_原文_
........

2015年09月22日 | アクション映画ーサ行
『ペルシャ猫を誰も知らない』の撮影後、国外で亡命生活を送るイラン人の監督バフマン・ゴバディによる衝撃の社会派ドラマ。実在するクルド系イラン人の詩人サデッグ・キャマンガールをモデルに、イスラム革命によって引き裂かれた夫婦の苦難の道のりを描く。『灼熱の肌』などのイタリアを代表する女優モニカ・ベルッチが出演。30年という長い年月を前に立ちすくむ夫婦の悲劇に絶句する。
あらすじ:混乱のさなかにあったイスラム革命中、詩人サヘル(ビーローズ・ヴォソーギ)はいわれなき罪で投獄され、30年後にようやく釈放される。彼の妻ミナ(モニカ・ベルッチ)はサヘルの釈放を切望していたが、夫はすでに刑務所内で死んだという悪意あるうそを信じ込まされていた。ようやく出所した後、サヘルは必死に妻ミナの行方を捜すが……。

........

_やること_
**A.** 次の(i)〜(iii)が映画の紹介文の内容と合っているか、それぞれ「はい」か「いいえ」で答えてください。判断の決め手になった紹介文の言葉もそのまま引用してください。
(i) 監督は国外で亡命生活を送っている。
(ii) サヘルは投獄から10年後に釈放された。
(iii) 妻ミナは、夫が刑務所の中で死んだといううそを信じ込まされていた。
**B.** 映画の紹介文によると、この映画でモデルになった実在の詩人は誰ですか。
**C.** 映画の紹介文を、最後の一文のあとから書き進めてください。

_資料_
........

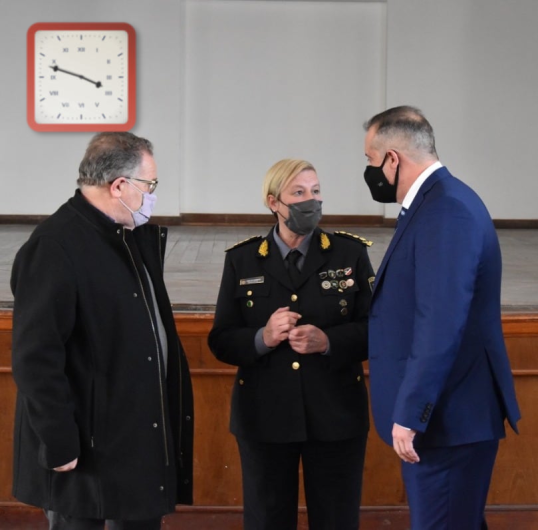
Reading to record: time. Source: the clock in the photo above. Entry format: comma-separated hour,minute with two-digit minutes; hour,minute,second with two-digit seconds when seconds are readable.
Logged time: 3,48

........

_回答_
**A.**
(i) はい。「国外で亡命生活を送るイラン人の監督バフマン・ゴバディ」
(ii) いいえ。「30年後にようやく釈放される」
(iii) はい。「夫はすでに刑務所内で死んだという悪意あるうそを信じ込まされていた」

**B.** クルド系イラン人の詩人サデッグ・キャマンガールです。

**C.**
<感想>イスラム革命で運命を狂わされた男女の奇数な人生を、映画のためにイランを亡命したバフマン・ゴバディ監督が手掛ける渾身作であります。政治的なテーマが語られる一方で、かなりラヴストーリーの色合いが濃いです。しかも、イタリアの女優のモニカ・ベルッチが、ヒロインで出演とあればなお濃厚であります。

それにしても、モニカ・ベルッチの美しさが際立っていて、熟すとますます美しいのか。若い時代から老けメイクも味があるのだ。映像を見ていて目に焼き付くのが、熟年のモニカの裸体であり、深く神秘的な黒とブルーであり、その内に潜む生の情熱に痺れる。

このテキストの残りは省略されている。